Exercise brief :: Write out every line below word for word, but leave out the pictures.

*** Opening Data for analysis ***

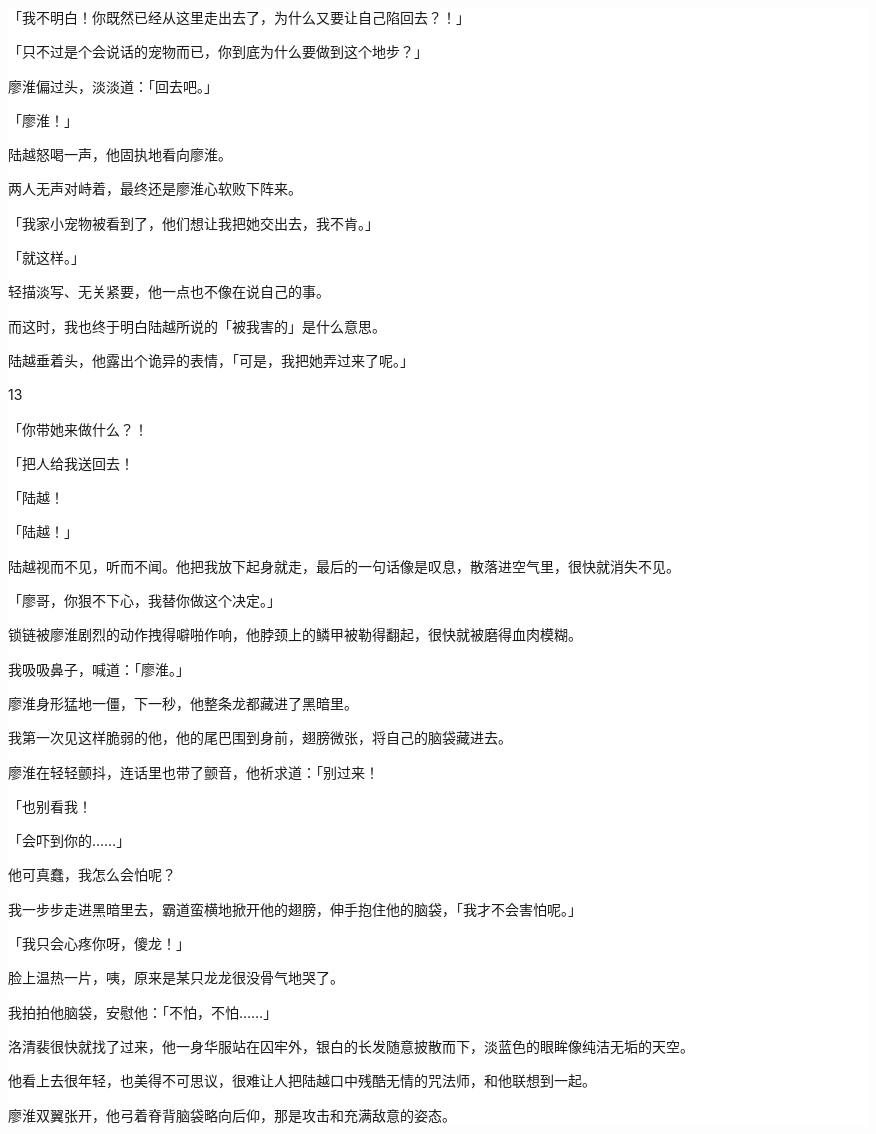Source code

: 「我不明白！你既然已经从这里走出去了，为什么又要让自己陷回去？！」

「只不过是个会说话的宠物而已，你到底为什么要做到这个地步？」

廖淮偏过头，淡淡道：「回去吧。」

「廖淮！」

陆越怒喝一声，他固执地看向廖淮。

两人无声对峙着，最终还是廖淮心软败下阵来。

「我家小宠物被看到了，他们想让我把她交出去，我不肯。」

「就这样。」

轻描淡写、无关紧要，他一点也不像在说自己的事。

而这时，我也终于明白陆越所说的「被我害的」是什么意思。

陆越垂着头，他露出个诡异的表情，「可是，我把她弄过来了呢。」

13

「你带她来做什么？！

「把人给我送回去！

「陆越！

「陆越！」

陆越视而不见，听而不闻。他把我放下起身就走，最后的一句话像是叹息，散落进空气里，很快就消失不见。

「廖哥，你狠不下心，我替你做这个决定。」

锁链被廖淮剧烈的动作拽得噼啪作响，他脖颈上的鳞甲被勒得翻起，很快就被磨得血肉模糊。

我吸吸鼻子，喊道：「廖淮。」

廖淮身形猛地一僵，下一秒，他整条龙都藏进了黑暗里。

我第一次见这样脆弱的他，他的尾巴围到身前，翅膀微张，将自己的脑袋藏进去。

廖淮在轻轻颤抖，连话里也带了颤音，他祈求道：「别过来！

「也别看我！

「会吓到你的……」

他可真蠢，我怎么会怕呢？

我一步步走进黑暗里去，霸道蛮横地掀开他的翅膀，伸手抱住他的脑袋，「我才不会害怕呢。」

「我只会心疼你呀，傻龙！」

脸上温热一片，咦，原来是某只龙龙很没骨气地哭了。

我拍拍他脑袋，安慰他：「不怕，不怕……」

洛清裴很快就找了过来，他一身华服站在囚牢外，银白的长发随意披散而下，淡蓝色的眼眸像纯洁无垢的天空。

他看上去很年轻，也美得不可思议，很难让人把陆越口中残酷无情的咒法师，和他联想到一起。

廖淮双翼张开，他弓着脊背脑袋略向后仰，那是攻击和充满敌意的姿态。
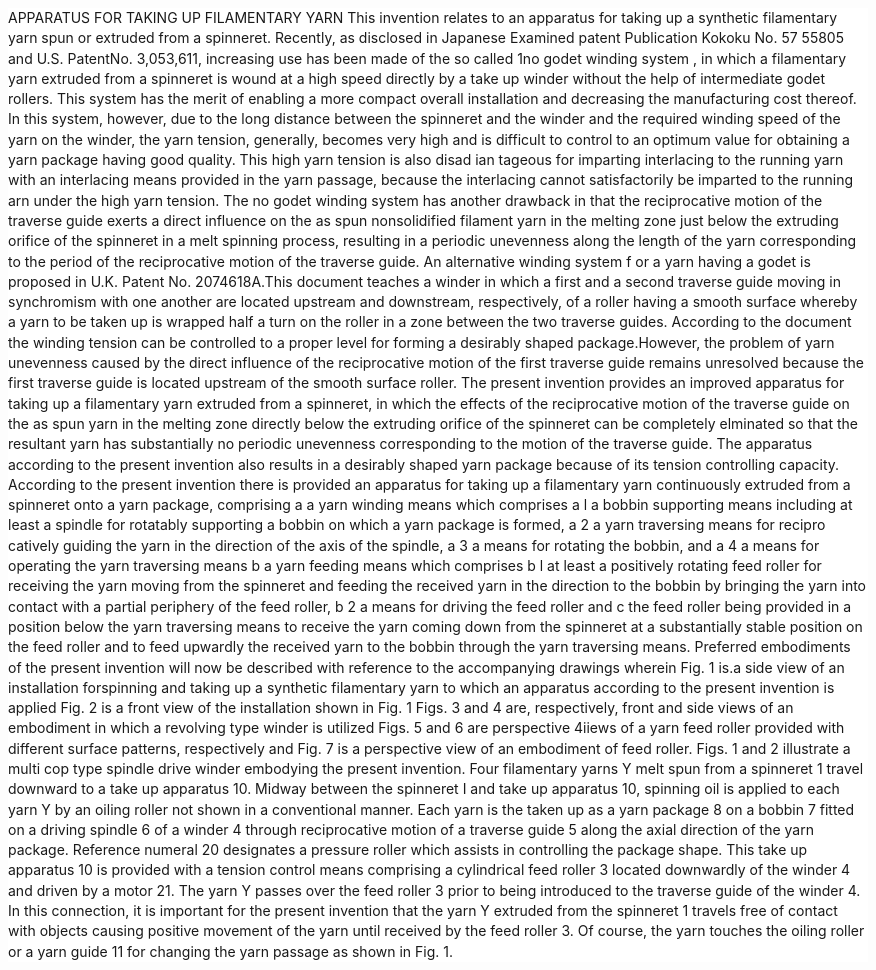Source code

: APPARATUS FOR TAKING UP FILAMENTARY YARN This invention relates to an apparatus for taking up a synthetic filamentary yarn spun or extruded from a spinneret. Recently, as disclosed in Japanese Examined patent Publication Kokoku No. 57 55805 and U.S. PatentNo. 3,053,611, increasing use has been made of the so called 1no godet winding system , in which a filamentary yarn extruded from a spinneret is wound at a high speed directly by a take up winder without the help of intermediate godet rollers. This system has the merit of enabling a more compact overall installation and decreasing the manufacturing cost thereof. In this system, however, due to the long distance between the spinneret and the winder and the required winding speed of the yarn on the winder, the yarn tension, generally, becomes very high and is difficult to control to an optimum value for obtaining a yarn package having good quality. This high yarn tension is also disad ian tageous for imparting interlacing to the running yarn with an interlacing means provided in the yarn passage, because the interlacing cannot satisfactorily be imparted to the running arn under the high yarn tension. The no godet winding system has another drawback in that the reciprocative motion of the traverse guide exerts a direct influence on the as spun nonsolidified filament yarn in the melting zone just below the extruding orifice of the spinneret in a melt spinning process, resulting in a periodic unevenness along the length of the yarn corresponding to the period of the reciprocative motion of the traverse guide. An alternative winding system f or a yarn having a godet is proposed in U.K. Patent No. 2074618A.This document teaches a winder in which a first and a second traverse guide moving in synchromism with one another are located upstream and downstream, respectively, of a roller having a smooth surface whereby a yarn to be taken up is wrapped half a turn on the roller in a zone between the two traverse guides. According to the document the winding tension can be controlled to a proper level for forming a desirably shaped package.However, the problem of yarn unevenness caused by the direct influence of the reciprocative motion of the first traverse guide remains unresolved because the first traverse guide is located upstream of the smooth surface roller. The present invention provides an improved apparatus for taking up a filamentary yarn extruded from a spinneret, in which the effects of the reciprocative motion of the traverse guide on the as spun yarn in the melting zone directly below the extruding orifice of the spinneret can be completely elminated so that the resultant yarn has substantially no periodic unevenness corresponding to the motion of the traverse guide. The apparatus according to the present invention also results in a desirably shaped yarn package because of its tension controlling capacity. According to the present invention there is provided an apparatus for taking up a filamentary yarn continuously extruded from a spinneret onto a yarn package, comprising a a yarn winding means which comprises a l a bobbin supporting means including at least a spindle for rotatably supporting a bobbin on which a yarn package is formed, a 2 a yarn traversing means for recipro catively guiding the yarn in the direction of the axis of the spindle, a 3 a means for rotating the bobbin, and a 4 a means for operating the yarn traversing means b a yarn feeding means which comprises b l at least a positively rotating feed roller for receiving the yarn moving from the spinneret and feeding the received yarn in the direction to the bobbin by bringing the yarn into contact with a partial periphery of the feed roller, b 2 a means for driving the feed roller and c the feed roller being provided in a position below the yarn traversing means to receive the yarn coming down from the spinneret at a substantially stable position on the feed roller and to feed upwardly the received yarn to the bobbin through the yarn traversing means. Preferred embodiments of the present invention will now be described with reference to the accompanying drawings wherein Fig. 1 is.a side view of an installation forspinning and taking up a synthetic filamentary yarn to which an apparatus according to the present invention is applied Fig. 2 is a front view of the installation shown in Fig. 1 Figs. 3 and 4 are, respectively, front and side views of an embodiment in which a revolving type winder is utilized Figs. 5 and 6 are perspective 4iiews of a yarn feed roller provided with different surface patterns, respectively and Fig. 7 is a perspective view of an embodiment of feed roller. Figs. 1 and 2 illustrate a multi cop type spindle drive winder embodying the present invention. Four filamentary yarns Y melt spun from a spinneret 1 travel downward to a take up apparatus 10. Midway between the spinneret I and take up apparatus 10, spinning oil is applied to each yarn Y by an oiling roller not shown in a conventional manner. Each yarn is the taken up as a yarn package 8 on a bobbin 7 fitted on a driving spindle 6 of a winder 4 through reciprocative motion of a traverse guide 5 along the axial direction of the yarn package. Reference numeral 20 designates a pressure roller which assists in controlling the package shape. This take up apparatus 10 is provided with a tension control means comprising a cylindrical feed roller 3 located downwardly of the winder 4 and driven by a motor 21. The yarn Y passes over the feed roller 3 prior to being introduced to the traverse guide of the winder 4. In this connection, it is important for the present invention that the yarn Y extruded from the spinneret 1 travels free of contact with objects causing positive movement of the yarn until received by the feed roller 3. Of course, the yarn touches the oiling roller or a yarn guide 11 for changing the yarn passage as shown in Fig. 1.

*** Closing Data for analysis ***

Task output ::
Source code

: 「我不明白！你既然已经从这里走出去了，为什么又要让自己陷回去？！」

「只不过是个会说话的宠物而已，你到底为什么要做到这个地步？」

廖淮偏过头，淡淡道：「回去吧。」

「廖淮！」

陆越怒喝一声，他固执地看向廖淮。

两人无声对峙着，最终还是廖淮心软败下阵来。

「我家小宠物被看到了，他们想让我把她交出去，我不肯。」

「就这样。」

轻描淡写、无关紧要，他一点也不像在说自己的事。

而这时，我也终于明白陆越所说的「被我害的」是什么意思。

陆越垂着头，他露出个诡异的表情，「可是，我把她弄过来了呢。」

13

「你带她来做什么？！

「把人给我送回去！

「陆越！

「陆越！」

陆越视而不见，听而不闻。他把我放下起身就走，最后的一句话像是叹息，散落进空气里，很快就消失不见。

「廖哥，你狠不下心，我替你做这个决定。」

锁链被廖淮剧烈的动作拽得噼啪作响，他脖颈上的鳞甲被勒得翻起，很快就被磨得血肉模糊。

我吸吸鼻子，喊道：「廖淮。」

廖淮身形猛地一僵，下一秒，他整条龙都藏进了黑暗里。

我第一次见这样脆弱的他，他的尾巴围到身前，翅膀微张，将自己的脑袋藏进去。

廖淮在轻轻颤抖，连话里也带了颤音，他祈求道：「别过来！

「也别看我！

「会吓到你的……」

他可真蠢，我怎么会怕呢？

我一步步走进黑暗里去，霸道蛮横地掀开他的翅膀，伸手抱住他的脑袋，「我才不会害怕呢。」

「我只会心疼你呀，傻龙！」

脸上温热一片，咦，原来是某只龙龙很没骨气地哭了。

我拍拍他脑袋，安慰他：「不怕，不怕……」

洛清裴很快就找了过来，他一身华服站在囚牢外，银白的长发随意披散而下，淡蓝色的眼眸像纯洁无垢的天空。

他看上去很年轻，也美得不可思议，很难让人把陆越口中残酷无情的咒法师，和他联想到一起。

廖淮双翼张开，他弓着脊背脑袋略向后仰，那是攻击和充满敌意的姿态。
Source code

: APPARATUS FOR TAKING UP FILAMENTARY YARN This invention relates to an apparatus for taking up a synthetic filamentary yarn spun or extruded from a spinneret. Recently, as disclosed in Japanese Examined patent Publication Kokoku No. 57 55805 and U.S. PatentNo. 3,053,611, increasing use has been made of the so called 1no godet winding system , in which a filamentary yarn extruded from a spinneret is wound at a high speed directly by a take up winder without the help of intermediate godet rollers. This system has the merit of enabling a more compact overall installation and decreasing the manufacturing cost thereof. In this system, however, due to the long distance between the spinneret and the winder and the required winding speed of the yarn on the winder, the yarn tension, generally, becomes very high and is difficult to control to an optimum value for obtaining a yarn package having good quality. This high yarn tension is also disad ian tageous for imparting interlacing to the running yarn with an interlacing means provided in the yarn passage, because the interlacing cannot satisfactorily be imparted to the running arn under the high yarn tension. The no godet winding system has another drawback in that the reciprocative motion of the traverse guide exerts a direct influence on the as spun nonsolidified filament yarn in the melting zone just below the extruding orifice of the spinneret in a melt spinning process, resulting in a periodic unevenness along the length of the yarn corresponding to the period of the reciprocative motion of the traverse guide. An alternative winding system f or a yarn having a godet is proposed in U.K. Patent No. 2074618A.This document teaches a winder in which a first and a second traverse guide moving in synchromism with one another are located upstream and downstream, respectively, of a roller having a smooth surface whereby a yarn to be taken up is wrapped half a turn on the roller in a zone between the two traverse guides. According to the document the winding tension can be controlled to a proper level for forming a desirably shaped package.However, the problem of yarn unevenness caused by the direct influence of the reciprocative motion of the first traverse guide remains unresolved because the first traverse guide is located upstream of the smooth surface roller. The present invention provides an improved apparatus for taking up a filamentary yarn extruded from a spinneret, in which the effects of the reciprocative motion of the traverse guide on the as spun yarn in the melting zone directly below the extruding orifice of the spinneret can be completely elminated so that the resultant yarn has substantially no periodic unevenness corresponding to the motion of the traverse guide. The apparatus according to the present invention also results in a desirably shaped yarn package because of its tension controlling capacity. According to the present invention there is provided an apparatus for taking up a filamentary yarn continuously extruded from a spinneret onto a yarn package, comprising a a yarn winding means which comprises a l a bobbin supporting means including at least a spindle for rotatably supporting a bobbin on which a yarn package is formed, a 2 a yarn traversing means for recipro catively guiding the yarn in the direction of the axis of the spindle, a 3 a means for rotating the bobbin, and a 4 a means for operating the yarn traversing means b a yarn feeding means which comprises b l at least a positively rotating feed roller for receiving the yarn moving from the spinneret and feeding the received yarn in the direction to the bobbin by bringing the yarn into contact with a partial periphery of the feed roller, b 2 a means for driving the feed roller and c the feed roller being provided in a position below the yarn traversing means to receive the yarn coming down from the spinneret at a substantially stable position on the feed roller and to feed upwardly the received yarn to the bobbin through the yarn traversing means. Preferred embodiments of the present invention will now be described with reference to the accompanying drawings wherein Fig. 1 is.a side view of an installation forspinning and taking up a synthetic filamentary yarn to which an apparatus according to the present invention is applied Fig. 2 is a front view of the installation shown in Fig. 1 Figs. 3 and 4 are, respectively, front and side views of an embodiment in which a revolving type winder is utilized Figs. 5 and 6 are perspective 4iiews of a yarn feed roller provided with different surface patterns, respectively and Fig. 7 is a perspective view of an embodiment of feed roller. Figs. 1 and 2 illustrate a multi cop type spindle drive winder embodying the present invention. Four filamentary yarns Y melt spun from a spinneret 1 travel downward to a take up apparatus 10. Midway between the spinneret I and take up apparatus 10, spinning oil is applied to each yarn Y by an oiling roller not shown in a conventional manner. Each yarn is the taken up as a yarn package 8 on a bobbin 7 fitted on a driving spindle 6 of a winder 4 through reciprocative motion of a traverse guide 5 along the axial direction of the yarn package. Reference numeral 20 designates a pressure roller which assists in controlling the package shape. This take up apparatus 10 is provided with a tension control means comprising a cylindrical feed roller 3 located downwardly of the winder 4 and driven by a motor 21. The yarn Y passes over the feed roller 3 prior to being introduced to the traverse guide of the winder 4. In this connection, it is important for the present invention that the yarn Y extruded from the spinneret 1 travels free of contact with objects causing positive movement of the yarn until received by the feed roller 3. Of course, the yarn touches the oiling roller or a yarn guide 11 for changing the yarn passage as shown in Fig. 1.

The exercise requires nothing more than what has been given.